## Given passage
The 123d Fighter Squadron is a unit of the Oregon Air National Guard 142d Fighter Wing located at Portland Air National Guard Base, Oregon.  The 123d is equipped with the McDonnell Douglas F-15C Eagle.

The squadron is a descendant organization of the 123d Observation Squadron formed on 30 July 1940.  It was activated on 18 April 1941.  The squadron is one of the 29 original National Guard Observation Squadrons of the United States Army National Guard formed before World War II.

History

Oregon National Guard
Allocated to the Oregon National Guard in 1940, activated on 18 April 1941 at Portland Municipal Airport.  The newly formed unit began operations with two officers, 108 enlisted men and two aircraft, a North American BC-1A (like the AT-6) and a Douglas O-46A. The squadron flew observation missions primarily along the Pacific Coast and occasionally made mail flights.

World War II
Ordered to active service in September 1941 as part of the pre-World War II buildup of the United States Army Air Corps and assigned to the 70th Observation Group of Fourth Air Force.  After the Japanese attack on Pearl Harbor, flew antisubmarine patrols along the Pacific Coast from airfields in Oregon and Washington, later becoming part of the air defense forces of Southern California.   This included one of the first missions flown from a U.S. base on 7 December 1941.  Flew antisubmarine patrols until mid-1943 when the mission was turned over to the United States Navy.

Reassigned to Third Air Force, sent first to Texas then to Oklahoma being trained for combat reconnaissance and aerial photography to support Army ground forces.   Was deployed to Fourteenth Air Force in China as part of the China Burma India Theater, engaged in unarmed observation flights over Japanese-held territory supporting Chinese Nationalist forces.  Flew North American B-25 Mitchells, Douglas A-20 Havocs and DB-7 Bostons originally built for the RAF.  Flew from rough and remote airfields in China throughout the rest of the War, later flying unarmed high-speed long-range Lockheed P-38 Lightnings and F-5 reconnaissance Lightnings. The squadron received credit for participation in seven campaigns in World War II. Not all 123d personnel served with the 35th PRS, as some were diverted to other units as early as 1942 and served elsewhere in the Pacific and in Europe.

As part of the large drawdown of forces after the war, the 35th PRS inactivated on 7 November 1945, at Camp Kilmer, New Jersey.

## What you should do
Can you reproduce word for word the stretch of the squadron history from "The 123d Fighter" through "before World War II."? Rely only on the squadron history for what comes next.

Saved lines
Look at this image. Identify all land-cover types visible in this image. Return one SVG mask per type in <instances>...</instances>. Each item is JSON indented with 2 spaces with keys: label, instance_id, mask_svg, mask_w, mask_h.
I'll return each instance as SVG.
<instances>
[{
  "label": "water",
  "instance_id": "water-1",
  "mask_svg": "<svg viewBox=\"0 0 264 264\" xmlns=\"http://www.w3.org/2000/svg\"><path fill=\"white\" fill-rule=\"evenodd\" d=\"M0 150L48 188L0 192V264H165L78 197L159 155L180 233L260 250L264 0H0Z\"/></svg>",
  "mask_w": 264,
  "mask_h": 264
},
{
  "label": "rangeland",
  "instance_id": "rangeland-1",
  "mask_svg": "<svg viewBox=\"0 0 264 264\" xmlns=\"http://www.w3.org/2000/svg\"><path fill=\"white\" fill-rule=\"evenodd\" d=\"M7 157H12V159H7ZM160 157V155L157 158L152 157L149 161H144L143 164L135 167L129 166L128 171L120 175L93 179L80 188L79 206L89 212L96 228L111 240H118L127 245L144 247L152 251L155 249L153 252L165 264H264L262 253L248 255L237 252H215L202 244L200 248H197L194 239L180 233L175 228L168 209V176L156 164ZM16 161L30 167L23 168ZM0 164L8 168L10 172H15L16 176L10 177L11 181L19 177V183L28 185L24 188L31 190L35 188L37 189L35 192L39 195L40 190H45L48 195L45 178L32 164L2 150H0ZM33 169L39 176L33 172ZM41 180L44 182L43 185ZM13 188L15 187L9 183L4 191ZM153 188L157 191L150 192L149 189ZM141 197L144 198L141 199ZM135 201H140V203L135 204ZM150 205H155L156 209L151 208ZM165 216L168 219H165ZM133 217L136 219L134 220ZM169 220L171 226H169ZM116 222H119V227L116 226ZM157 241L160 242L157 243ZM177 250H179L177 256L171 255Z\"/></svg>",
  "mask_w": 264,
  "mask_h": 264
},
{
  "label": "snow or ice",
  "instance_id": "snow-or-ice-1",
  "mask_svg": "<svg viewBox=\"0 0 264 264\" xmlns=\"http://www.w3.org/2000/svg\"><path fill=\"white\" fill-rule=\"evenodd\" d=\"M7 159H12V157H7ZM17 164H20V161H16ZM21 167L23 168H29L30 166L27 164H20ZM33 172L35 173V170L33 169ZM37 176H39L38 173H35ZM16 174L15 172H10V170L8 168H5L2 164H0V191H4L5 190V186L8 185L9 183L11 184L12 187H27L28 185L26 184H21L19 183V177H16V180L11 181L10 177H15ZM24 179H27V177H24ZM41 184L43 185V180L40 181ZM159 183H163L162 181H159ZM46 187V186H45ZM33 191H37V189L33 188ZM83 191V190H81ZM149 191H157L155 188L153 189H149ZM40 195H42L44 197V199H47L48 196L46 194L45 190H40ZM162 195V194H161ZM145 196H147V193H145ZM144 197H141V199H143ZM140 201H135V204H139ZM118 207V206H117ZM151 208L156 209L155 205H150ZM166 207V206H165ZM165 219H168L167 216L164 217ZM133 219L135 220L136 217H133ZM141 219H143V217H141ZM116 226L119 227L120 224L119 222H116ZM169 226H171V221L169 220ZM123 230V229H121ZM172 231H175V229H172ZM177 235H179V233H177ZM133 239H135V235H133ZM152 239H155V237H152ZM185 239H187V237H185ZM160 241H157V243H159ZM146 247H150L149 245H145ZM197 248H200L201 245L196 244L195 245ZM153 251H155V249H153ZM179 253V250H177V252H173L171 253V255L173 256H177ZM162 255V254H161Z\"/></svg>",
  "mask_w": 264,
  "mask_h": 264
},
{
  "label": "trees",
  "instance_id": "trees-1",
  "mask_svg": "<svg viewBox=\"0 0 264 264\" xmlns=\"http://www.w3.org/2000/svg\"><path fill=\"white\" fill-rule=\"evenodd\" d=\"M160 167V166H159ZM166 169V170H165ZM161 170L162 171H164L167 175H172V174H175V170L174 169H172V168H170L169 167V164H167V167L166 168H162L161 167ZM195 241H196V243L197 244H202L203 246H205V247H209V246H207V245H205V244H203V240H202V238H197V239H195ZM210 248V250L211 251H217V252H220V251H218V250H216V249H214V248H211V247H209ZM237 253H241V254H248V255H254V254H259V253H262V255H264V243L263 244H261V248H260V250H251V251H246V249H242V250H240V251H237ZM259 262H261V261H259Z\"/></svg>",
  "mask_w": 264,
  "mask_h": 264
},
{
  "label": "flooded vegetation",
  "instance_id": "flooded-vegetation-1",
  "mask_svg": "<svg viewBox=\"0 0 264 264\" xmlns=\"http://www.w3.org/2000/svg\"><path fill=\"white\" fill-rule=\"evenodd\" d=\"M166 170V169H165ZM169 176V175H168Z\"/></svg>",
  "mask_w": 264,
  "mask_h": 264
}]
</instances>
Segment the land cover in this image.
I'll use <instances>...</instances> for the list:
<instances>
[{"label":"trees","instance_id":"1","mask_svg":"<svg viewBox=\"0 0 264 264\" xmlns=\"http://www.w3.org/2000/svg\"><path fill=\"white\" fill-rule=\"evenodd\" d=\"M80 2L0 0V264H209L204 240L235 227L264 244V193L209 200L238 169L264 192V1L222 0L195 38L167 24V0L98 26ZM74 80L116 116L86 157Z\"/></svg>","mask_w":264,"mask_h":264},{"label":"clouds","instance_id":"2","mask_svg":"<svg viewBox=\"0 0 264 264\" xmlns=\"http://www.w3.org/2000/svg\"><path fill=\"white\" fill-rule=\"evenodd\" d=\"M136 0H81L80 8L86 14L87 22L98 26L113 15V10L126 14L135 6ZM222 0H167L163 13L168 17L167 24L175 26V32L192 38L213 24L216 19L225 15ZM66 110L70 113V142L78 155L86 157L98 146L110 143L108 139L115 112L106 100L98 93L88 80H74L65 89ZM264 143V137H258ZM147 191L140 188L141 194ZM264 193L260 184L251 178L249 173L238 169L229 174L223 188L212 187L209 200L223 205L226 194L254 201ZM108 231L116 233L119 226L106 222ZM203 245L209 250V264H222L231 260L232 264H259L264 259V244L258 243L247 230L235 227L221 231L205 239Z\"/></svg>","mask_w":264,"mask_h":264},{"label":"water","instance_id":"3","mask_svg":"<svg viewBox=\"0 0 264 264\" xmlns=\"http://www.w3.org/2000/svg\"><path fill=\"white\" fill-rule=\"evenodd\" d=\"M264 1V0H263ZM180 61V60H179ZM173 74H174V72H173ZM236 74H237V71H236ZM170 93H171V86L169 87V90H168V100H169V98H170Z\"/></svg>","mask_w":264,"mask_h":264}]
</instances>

## Answer to the problem
The 123d Fighter Squadron is a unit of the Oregon Air National Guard 142d Fighter Wing located at Portland Air National Guard Base, Oregon.  The 123d is equipped with the McDonnell Douglas F-15C Eagle.

The squadron is a descendant organization of the 123d Observation Squadron formed on 30 July 1940.  It was activated on 18 April 1941.  The squadron is one of the 29 original National Guard Observation Squadrons of the United States Army National Guard formed before World War II.